Researchers used modified virtual reality technology to measure brain activity and analyze human responses to cues, stressors, and external stimuli in a study published in Soft Science.

The University of Texas at Austin developed a noninvasive EEG sensor for extended wear in a Meta VR headset, measuring brain electrical activity during immersive VR interactions.

The device's diverse applications include anxiety relief, pilot training focus, and firsthand robot perspective experience, enabling individuals to gauge mental strain and assess focus.

Nanshu Lu, a professor in the Cockrell School of Engineering's Department of Aerospace Engineering and Engineering Mechanics who led the research said -

"Virtual reality is so much more immersive than just doing something on a big screen. It gives the user a more realistic experience, and our technology enables us to get better measurements of how the brain is reacting to that environment."

Impact of Modified Virtual Reality on the Brain

Commercial sphere integrates VR and EEG sensors, but high-cost devices offer enhanced user comfort, prolonged wear, and new applications. Researchers claim electrodes offer enhanced comfort.

Leading EEG devices use electrode-covered caps, posing compatibility challenges with VR headsets and requiring individual electrodes to obtain robust readings due to hair obstructing connections.

Widely used electrodes are inflexible and comb-like, requiring hair insertion for skin connection, causing discomfort and affecting user experience.

Hongbian Li, a research associate in Lu's lab said -

"All of these mainstream options have significant flaws that we tried to overcome with our system."

In pursuit of this project, the researchers developed a spongy electrode using soft, conductive materials to address these challenges.

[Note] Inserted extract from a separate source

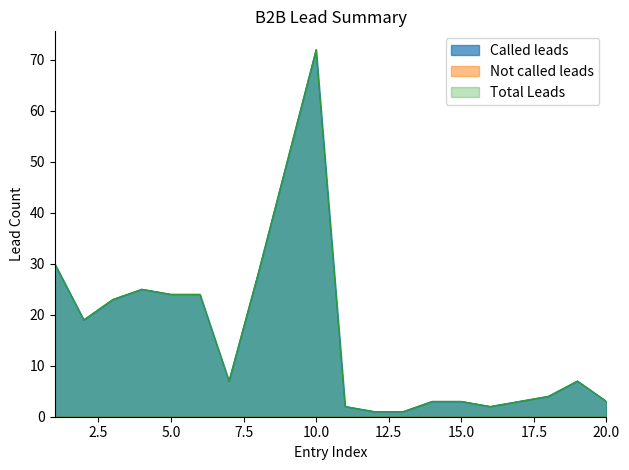

What is the value of the Total Leads point at the 8th from the left?

28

Li spearheaded this endeavor.

The modified headset features electrodes, conductive traces, and an EEG recording apparatus on the top strap and forehead pad, resembling Lu's electronic tattoos.

Potential of Virtual Reality

This technology is set to contribute to another significant research initiative at UT Austin—a novel robot delivery network, simultaneously serving as the most extensive investigation conducted thus far on human-robot interactions.

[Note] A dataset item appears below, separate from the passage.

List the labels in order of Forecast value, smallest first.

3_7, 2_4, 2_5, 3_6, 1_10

Lu is an integral participant in this project, and the VR headsets will find utility among individuals either accompanying robots during travel or situated in a distant "observatory." These individuals will gain the ability to view events from the robot's vantage point, while the device concurrently gauges the sustained mental effort involved in such prolonged observation.

Luis Sentis, a professor in the Department of Aerospace Engineering and Engineering Mechanics who is co-leading the robot delivery project and is a co-author on the VR EEG paper said -

"If you can see through the eyes of the robot, it paints a clearer picture of how people are reacting to it and lets operators monitor their safety in case of potential accidents."

Researchers created a driving simulation using a VR EEG headset and expert José del R. Millán. The simulation prompts users to press a button to respond to turn commands, assessing the headset's feasibility.

The EEG monitors the brain activity of users as they navigate driving scenarios. It provides insights into the participants' level of attentiveness in this context.

The researchers have filed preliminary patent documents for the EEG and are actively looking for partnerships with VR businesses to directly incorporate the technology into their products.